Когда я был ребенком и рос в Бруклине, «Pistol Pack-in' Mama» была нашей первой пластинкой. Мы с братом Томми купили ее за десять центов в магазине подержанных книг и пластинок на Перл-стрит под Миртл-авеню Е1 и играли в нее до тех пор, пока не исчезли канавки. За неделю до того, как мы его купили, моя мать приехала домой со старой «Виктролой» винного цвета с ручным заводом, с изображением верной собаки и голосом хозяина, а также с пачкой иголок, похожих на гвозди. Ему было отведено почетное место в гостиной на старом верхнем этаже прямо на Седьмой авеню, 378; то есть его ставили на керосиновую печь на все лето, и он был почти таким же тяжелым, как пятигаллонные бочки, которые мы тащили домой по зимнему снегу, чтобы питать печь (тогда паровое тепло было роскошь, закрепленная за ирландцами, имеющими недвижимость). Мы думали, что фонограф — это чертово чудо.

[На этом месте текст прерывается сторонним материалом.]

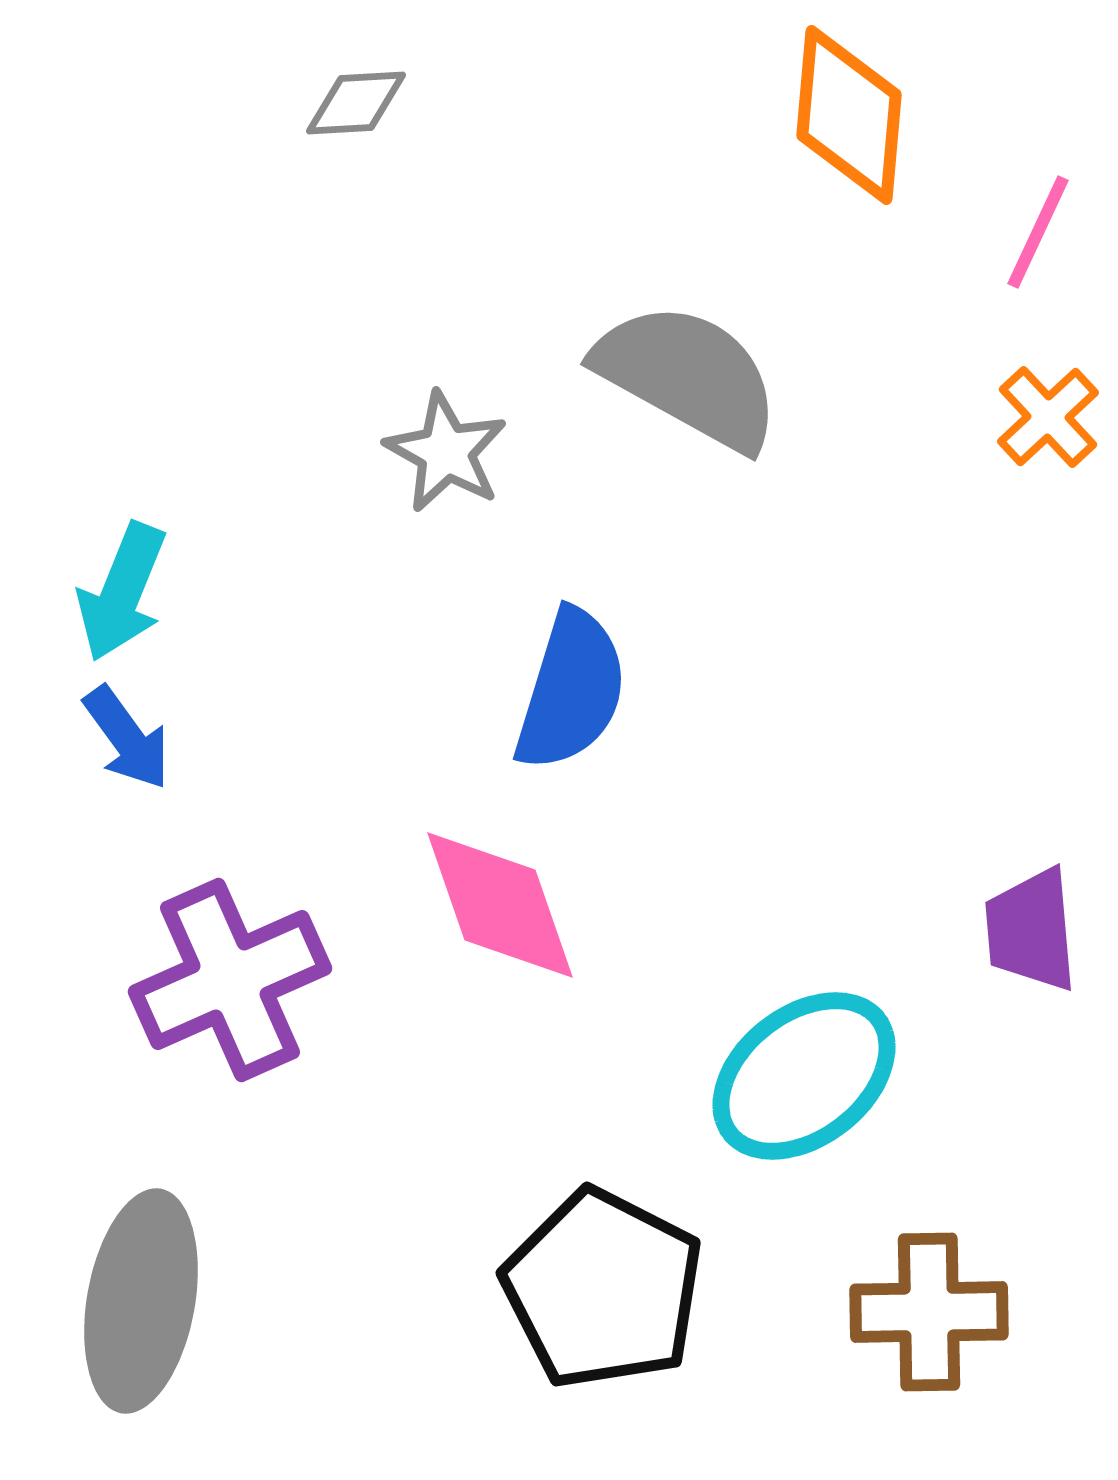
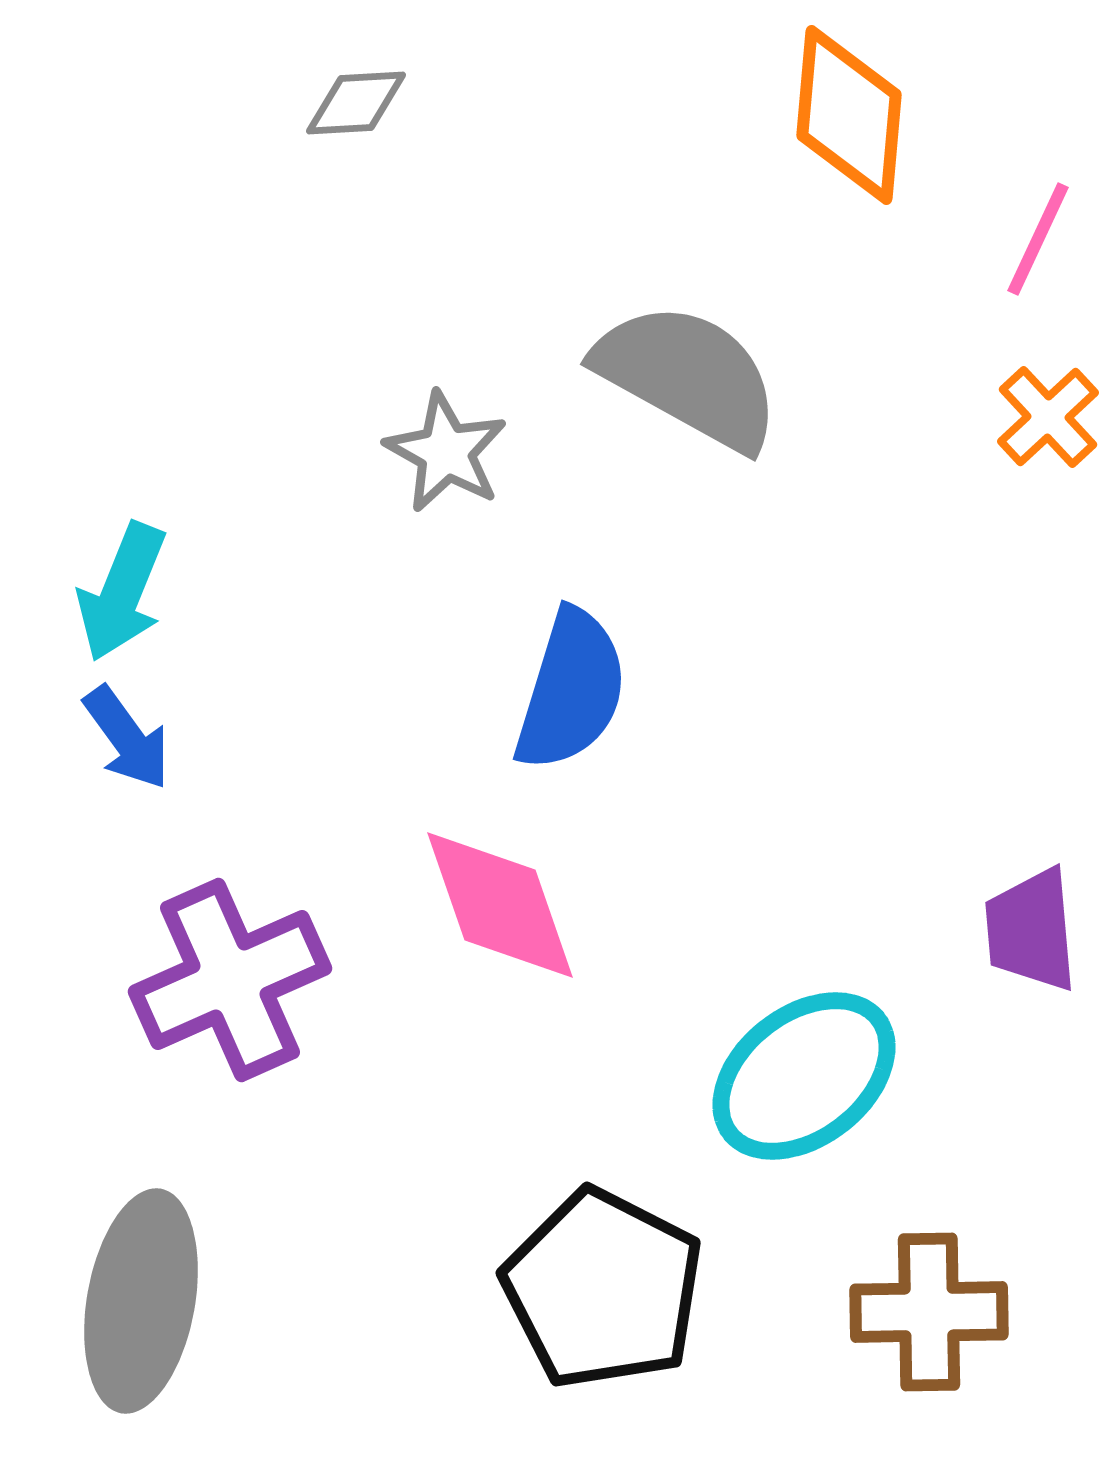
pink line: moved 7 px down
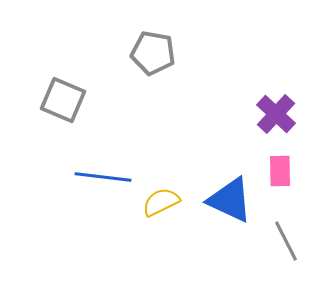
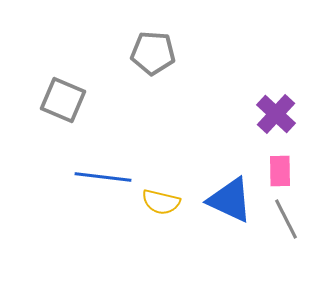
gray pentagon: rotated 6 degrees counterclockwise
yellow semicircle: rotated 141 degrees counterclockwise
gray line: moved 22 px up
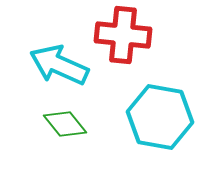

Покупка «Pistol Packin' Mama» снова была чем-то другим. На самом деле мы не жаждали гимнов насилия; мы не были любителями кантри и вестерна (мы всегда предпочитали Чарльза Старретта, Дуранго Кида, который был полностью занят бизнесом, дуракам вроде Роя Роджерса и Джина Отри, которые играли на банджо, гоняясь за преступниками). Это было нечто более сложное. Мы купили «Pistol Packin' Mama», потому что это было первое твердое и убедительное доказательство существования мира за пределами Бруклина, которое мы имели на тот момент.

Конечно, в школе мы изучали географию со всеми этими свертывающимися картами мира, этими скучными цифрами о производстве копры, использовании сизаля и, конечно же, местонахождении Святой Земли. Но Бруклина на этих картах не было. Нью-Йорк был, но для нас Нью-Йорк был каким-то странным, экзотическим городом за рекой, где были люди, болевшие за «Джайентс» и «Янкиз». Бруклина там не было. Даже Батл-Крик, штат Мичиган, куда мы отправили сотню коробок Kellogg, был на карте. Бруклин не был. Народы, тайно правившие землей, не признавали нас, а мы их по-настоящему не признавали. Так что обладание копией этой ужасной пластинки было равносильно установлению дипломатических отношений с остальным миром; «Pistol Packin' Mama» стала хитом — ее транслировали по миллиону радиоприемников, — и мы с Томми могли иметь ее копию, держать ее в руках, переворачивать (на оборотной стороне было что-то вроде «Розалита , ты — роза баааанджо!»), чтобы иметь возможность играть в нее на досуге, а не ждать, чтобы услышать ее по прихоти тех людей, которые тайно правили землей, — это вспыхнуло.

Лежа на том диване в Риме, я уже узнал, что никогда ни от чего не вырвешься, что смешно думать, что можно что-то решить, отправляясь в путешествие. В последний раз, когда я был там, Бруклин казался обветшалым и изношенным: не только в том районе, где я вырос, но и повсюду. Когда я рос, в Бруклине было что-то особенное, почти личное: чувство общности, ощущение дома. Но я прожил там недолго, и когда я приезжал, это всегда казалось катастрофой: видеть, как трупы людей, опаленные жарой, выносят из «Созвездия», горящего на снегу у Военно-морская верфь; посещать, как упырь, матерей погибших солдат; освещать последние военные действия между бандами Галло и Профачи; поговорить с отцом восьмилетнего мальчика, который столкнул девочку с крыши в Вильямсбурге. «Только мертвые знают Бруклин», — написал Томас Вулф. Какое-то время так казалось. Это место распалось, как пружина часов, упавшая с высокого этажа. Тем не менее, в ту ночь в Риме я начал собираться домой.